Coop ist mit der Entscheidung von 2008 zufrieden und äussert sich zugunsten eines nationalen gesetzlichen Verkaufsverbots: «Coop hat sehr gute Erfahrungen mit dem Jugendschutzalter 18 gemacht und würde eine nationale, einheitliche Regelung, die alle betrifft, unterstützen», erklärt Sprecher Dominik Schneider. Genaue Angaben zu Umsatzeinbussen beim Bier- und Weinverkauf will Coop nicht machen. Schneider lässt aber durchblicken, dass der Detailhändler damit leben könne.

Jugendschutz vor liberaler Gesinnung

Weiterhin erhältlich sind Wein und Bier für Personen unter 18 Jahren in Geschäften von Ketten wie Denner oder Avec – mit Ausnahme von Gemeinden wie dem bernischen Laupen, in denen die lokalen Behörden mit allen Geschäften auf freiwilliger Basis ein Verkaufsverbot eingeführt haben. Denner will sich zum geplanten Verkaufsverbot in Freiburg nicht äussern und lässt lediglich mitteilen, dass man sich an eine gesetzliche Regelung selbstverständlich halten würde. Bei Gastrosuisse, dem Verband der Hotellerie und Restauration, heisst es: «Es besteht kein Handlungsbedarf.» In Restaurants spiele die soziale Kontrolle und sorge dafür, dass es nicht zu problematischem Konsum komme.

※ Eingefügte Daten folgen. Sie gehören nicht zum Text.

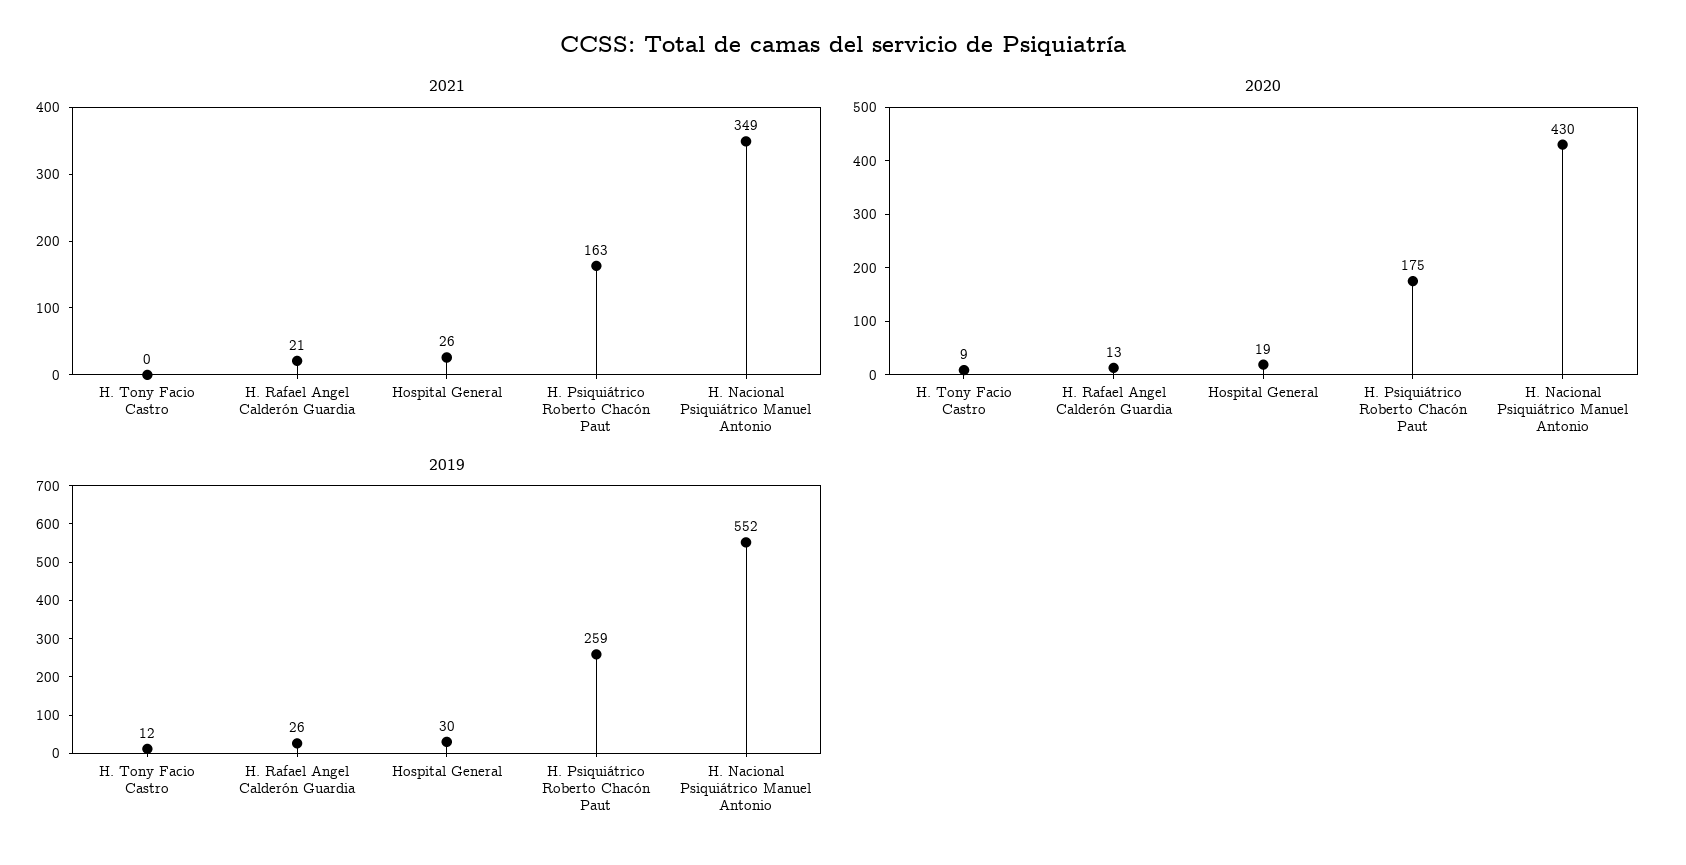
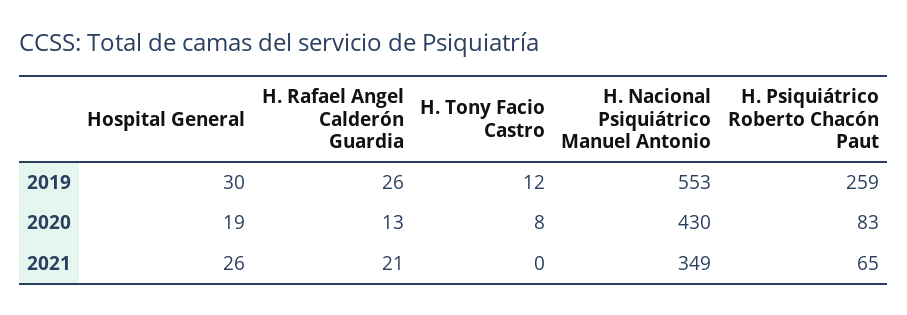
2021, H. Psiquiátrico Roberto Chacón Paut: 163 -> 65
2020, H. Tony Facio Castro: 9 -> 8
2020, H. Psiquiátrico Roberto Chacón Paut: 175 -> 83
2019, H. Nacional Psiquiátrico Manuel Antonio: 552 -> 553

Für ein höheres Schutzalter – ob freiwillig oder auf Gesetzesstufe – plädieren das Blaue Kreuz, die Präventionsstelle Sucht Schweiz sowie vereinzelte Politiker. «Das höhere Schutzalter schränkt die Erhältlichkeit von Alkohol für Jugendliche ein und vereinfacht die Alterskontrolle an der Kasse», heisst es beim Blauen Kreuz. Die EVP-Nationalrätin Maja Ingold und der FDP-Ständerat und ehemalige Zuger Gesundheitsdirektor Joachim Eder hoffen, dass die Freiburger Regierung mit ihren Plänen erfolgreich ist und dann allmählich alle Kantone ein Verbot für unter 18-Jährige einführen. «Ich bin ein liberaler Politiker, gewichte in dieser Frage den Jugendschutz aber höher», sagt Eder.

Strenge Regeln im Tessin

Im Tessin ist das Verkaufsverbot an Personen unter 18 in Läden bereits seit 1989 gesetzlich verankert. Fünf Jahre später kam ein Verbot in Restaurants dazu. Vor vier Jahren geriet die Regelung in Kritik, da die Behörden für keine konsequente Umsetzung sorgten. Fälle von jugendlichen Komatrinkern traten ebenso oft auf wie in anderen Kantonen. Dennoch entschied sich die Regierung, an den Verboten festzuhalten. Wirten drohen seither Bussen über 1000 Franken, wenn sie sich nicht ans Verbot halten.